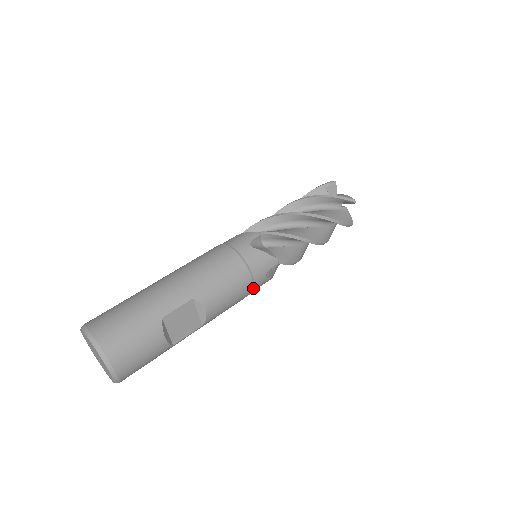
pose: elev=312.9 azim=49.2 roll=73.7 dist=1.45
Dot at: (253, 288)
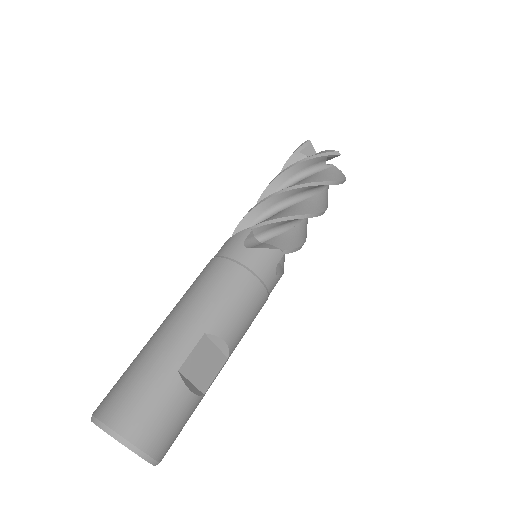
Dot at: (267, 293)
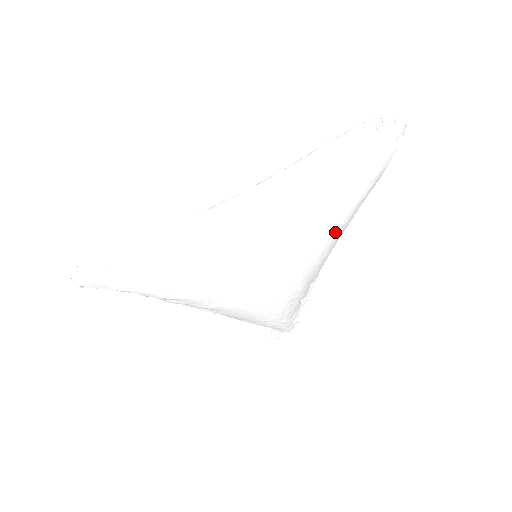
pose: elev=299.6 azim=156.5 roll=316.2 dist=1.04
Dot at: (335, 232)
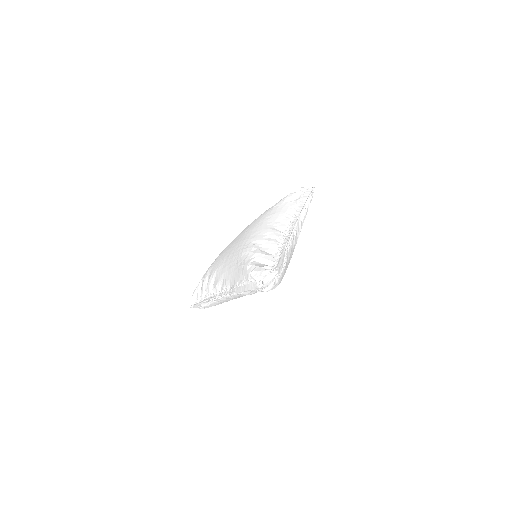
Dot at: occluded
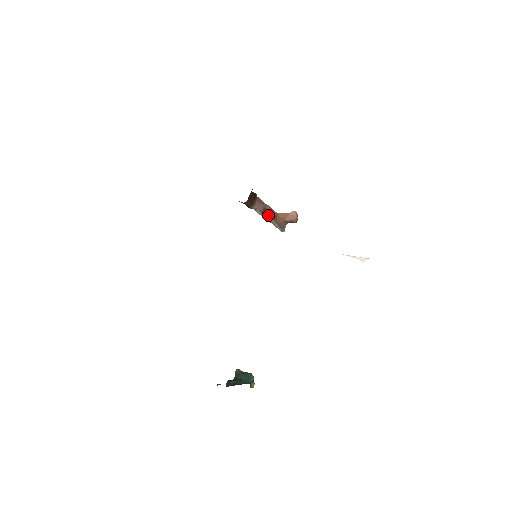
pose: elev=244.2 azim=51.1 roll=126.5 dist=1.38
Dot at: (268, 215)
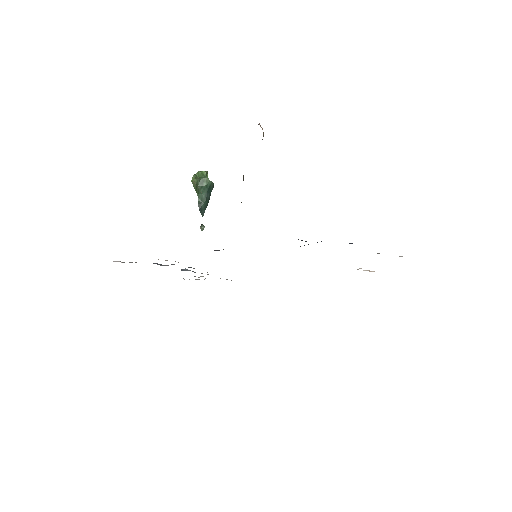
Dot at: occluded
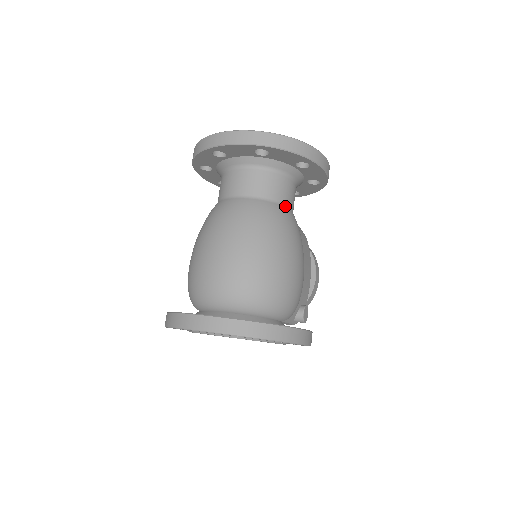
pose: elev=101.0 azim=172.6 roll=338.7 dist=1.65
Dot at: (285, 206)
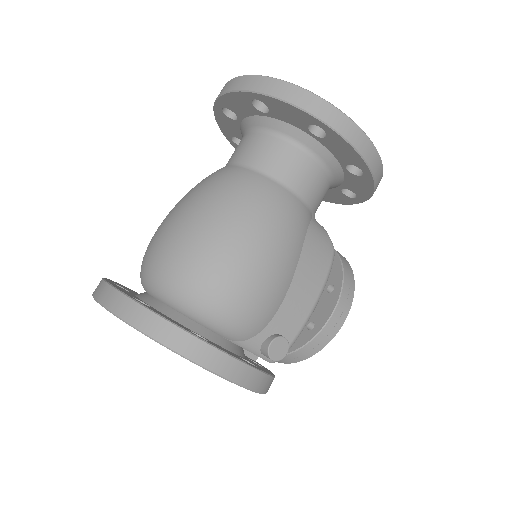
Dot at: (284, 186)
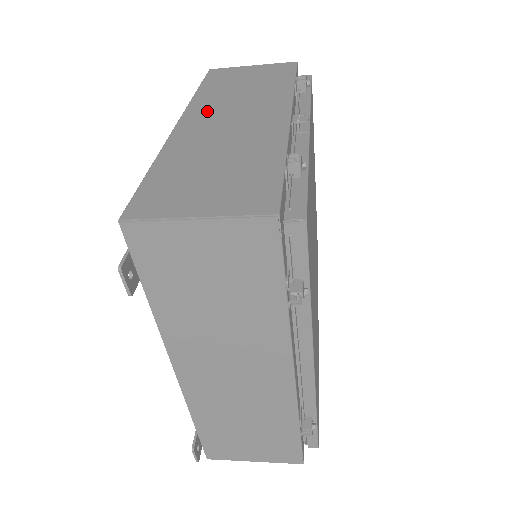
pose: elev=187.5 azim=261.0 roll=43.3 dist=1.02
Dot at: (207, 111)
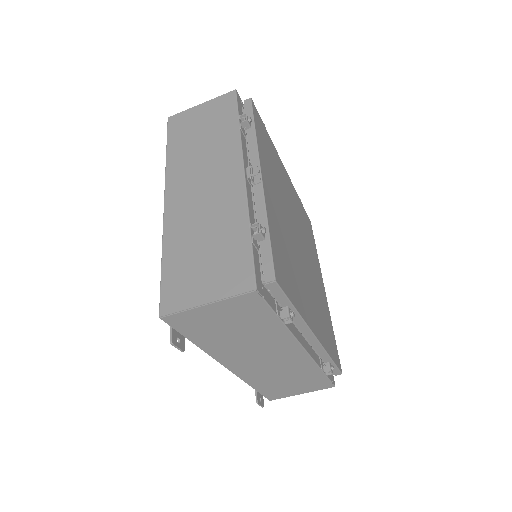
Dot at: (182, 181)
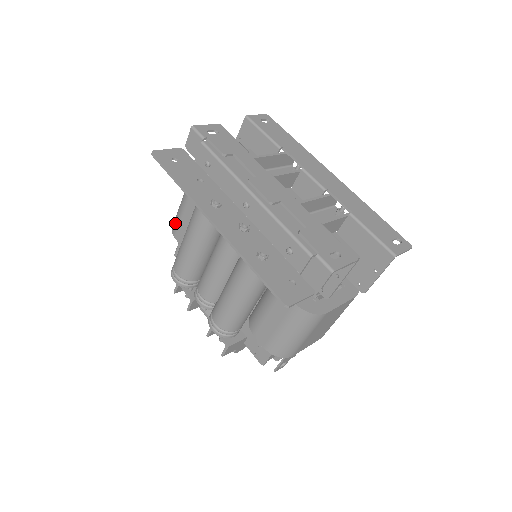
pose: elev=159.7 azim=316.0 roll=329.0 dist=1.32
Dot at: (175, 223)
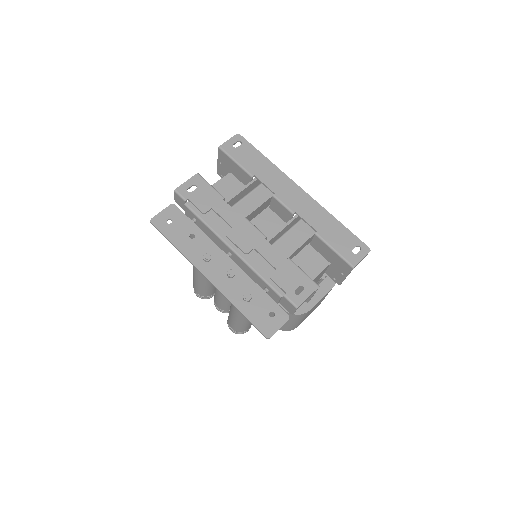
Dot at: occluded
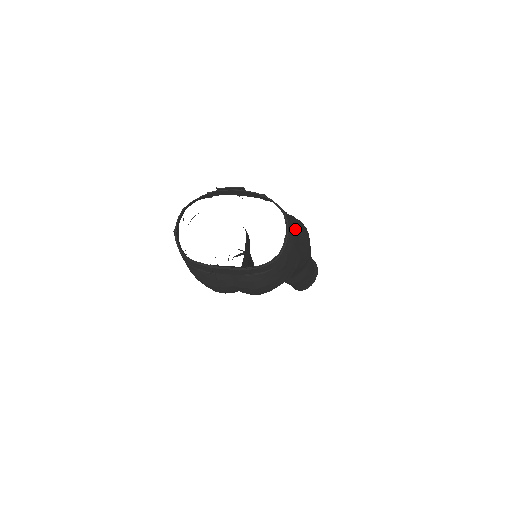
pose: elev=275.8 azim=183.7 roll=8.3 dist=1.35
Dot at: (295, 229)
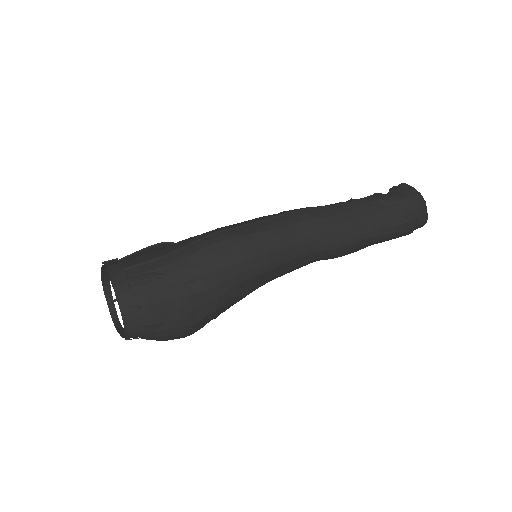
Dot at: (155, 282)
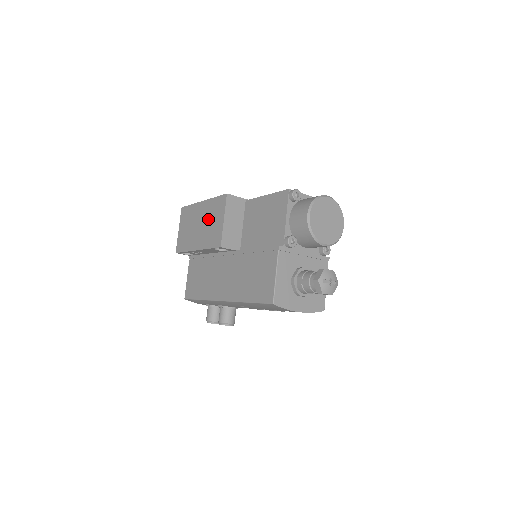
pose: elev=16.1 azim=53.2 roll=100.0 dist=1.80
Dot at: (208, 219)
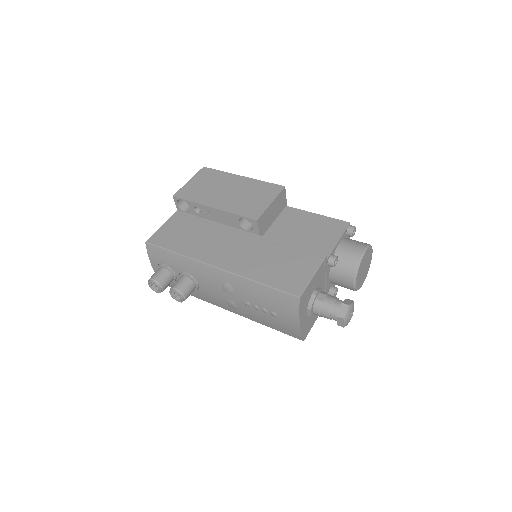
Dot at: (246, 192)
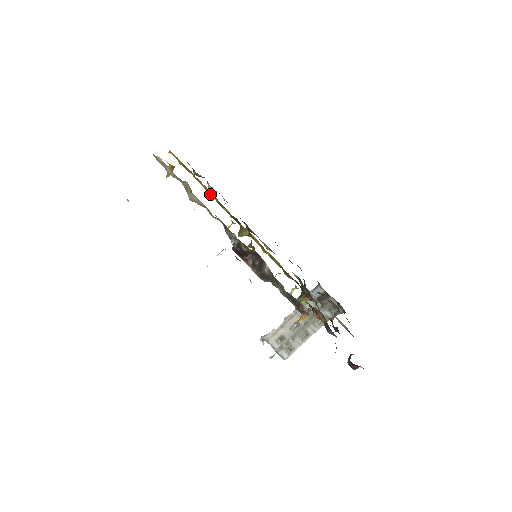
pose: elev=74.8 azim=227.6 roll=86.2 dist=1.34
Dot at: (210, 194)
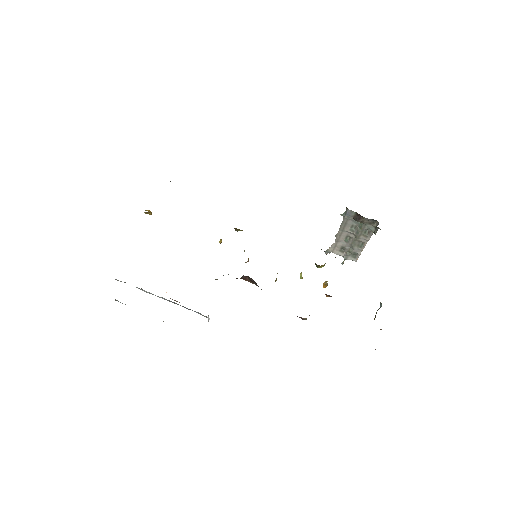
Dot at: occluded
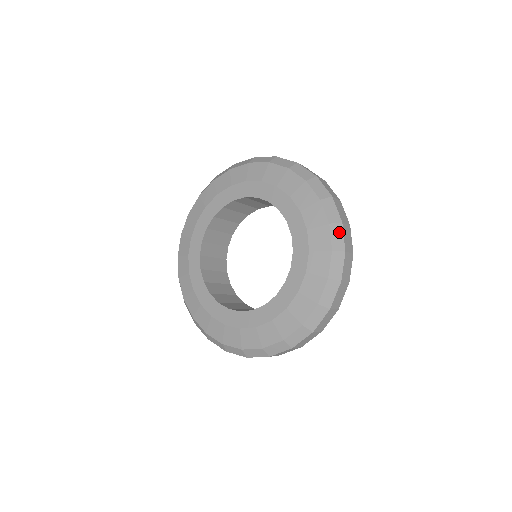
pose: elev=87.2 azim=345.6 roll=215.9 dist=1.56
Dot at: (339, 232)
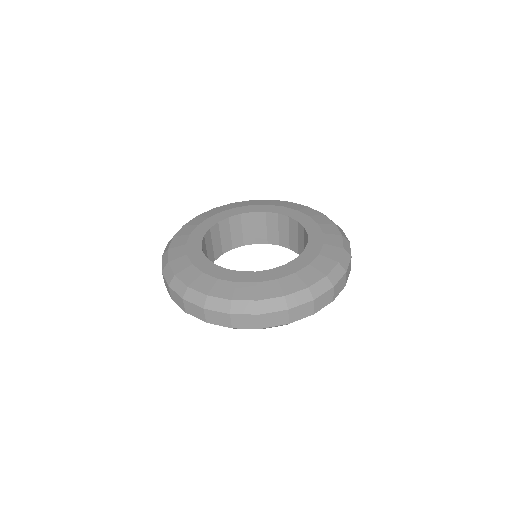
Dot at: (325, 287)
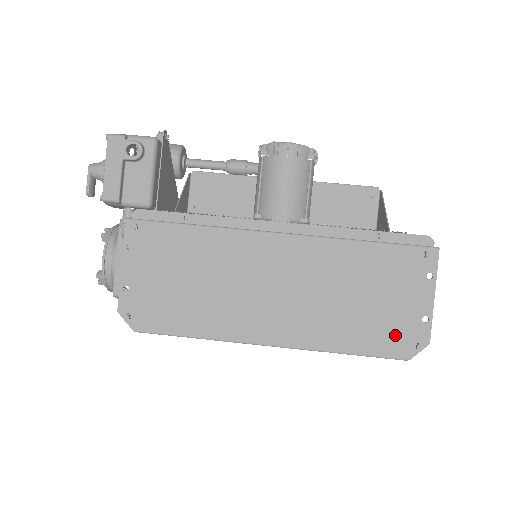
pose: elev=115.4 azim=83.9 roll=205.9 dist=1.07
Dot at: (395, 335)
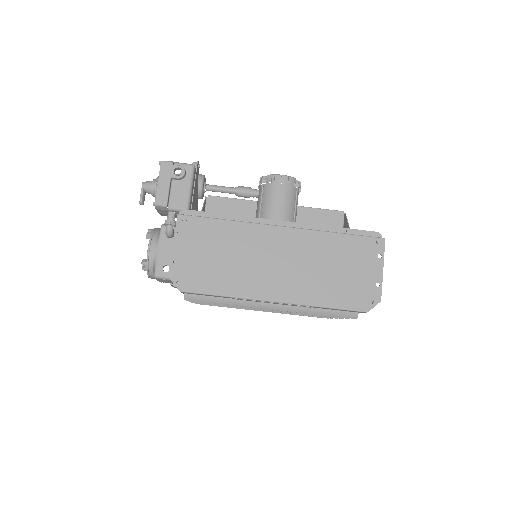
Dot at: (358, 295)
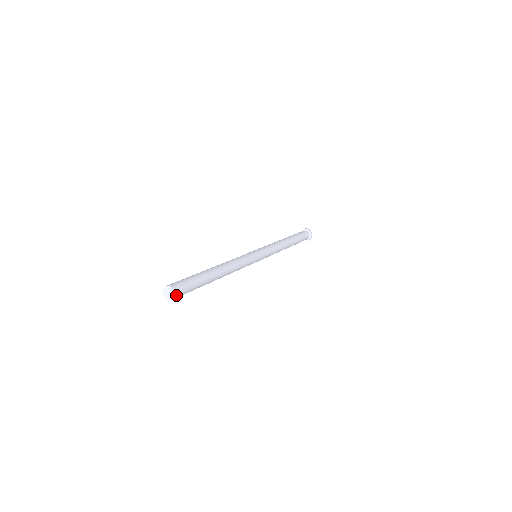
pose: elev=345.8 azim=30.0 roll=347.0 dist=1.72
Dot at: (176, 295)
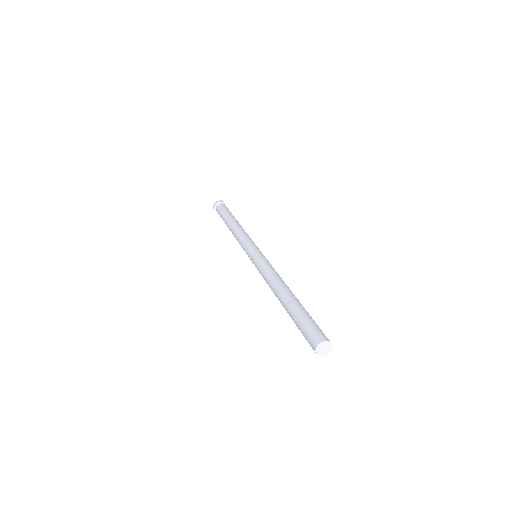
Dot at: (330, 343)
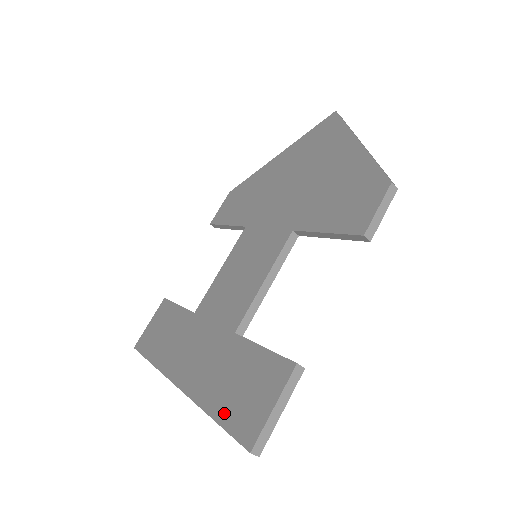
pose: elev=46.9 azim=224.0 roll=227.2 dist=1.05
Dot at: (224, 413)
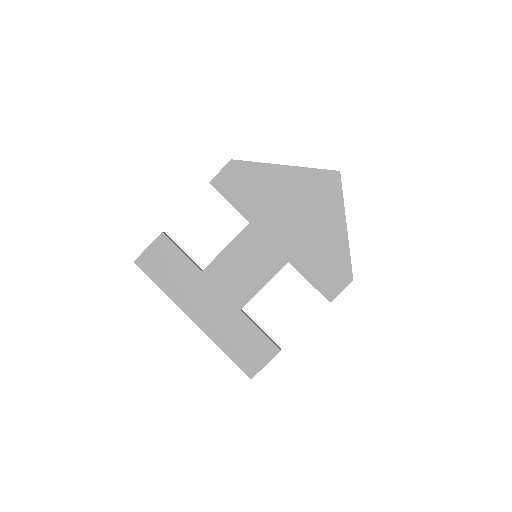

= = = =

#### SHORT TASK:
Retype every line of the listing above without changing anything, leaving out the pictures.

#### REPLY TO THE EXERCISE:
pose: elev=312.9 azim=49.2 roll=73.7 dist=1.45
Dot at: (253, 288)
Dot at: (267, 293)
pose: elev=299.6 azim=156.5 roll=316.2 dist=1.04
Dot at: (335, 232)
Dot at: occluded
pose: elev=244.2 azim=51.1 roll=126.5 dist=1.38
Dot at: (268, 215)
Dot at: occluded
pose: elev=101.0 azim=172.6 roll=338.7 dist=1.65
Dot at: (285, 206)
Dot at: (284, 186)
pose: elev=187.5 azim=261.0 roll=43.3 dist=1.02
Dot at: (207, 111)
Dot at: (182, 181)
pose: elev=159.7 azim=316.0 roll=329.0 dist=1.32
Dot at: (175, 223)
Dot at: occluded
pose: elev=275.8 azim=183.7 roll=8.3 dist=1.35
Dot at: (295, 229)
Dot at: (155, 282)
pose: elev=16.1 azim=53.2 roll=100.0 dist=1.80
Dot at: (208, 219)
Dot at: (246, 192)
pose: elev=74.8 azim=227.6 roll=86.2 dist=1.34
Dot at: (210, 194)
Dot at: occluded
pose: elev=87.2 azim=345.6 roll=215.9 dist=1.56
Dot at: (339, 232)
Dot at: (325, 287)
pose: elev=115.4 azim=83.9 roll=205.9 dist=1.07
Dot at: (395, 335)
Dot at: (358, 295)
pose: elev=345.8 azim=30.0 roll=347.0 dist=1.72
Dot at: (176, 295)
Dot at: (330, 343)
pose: elev=46.9 azim=224.0 roll=227.2 dist=1.05
Dot at: (224, 413)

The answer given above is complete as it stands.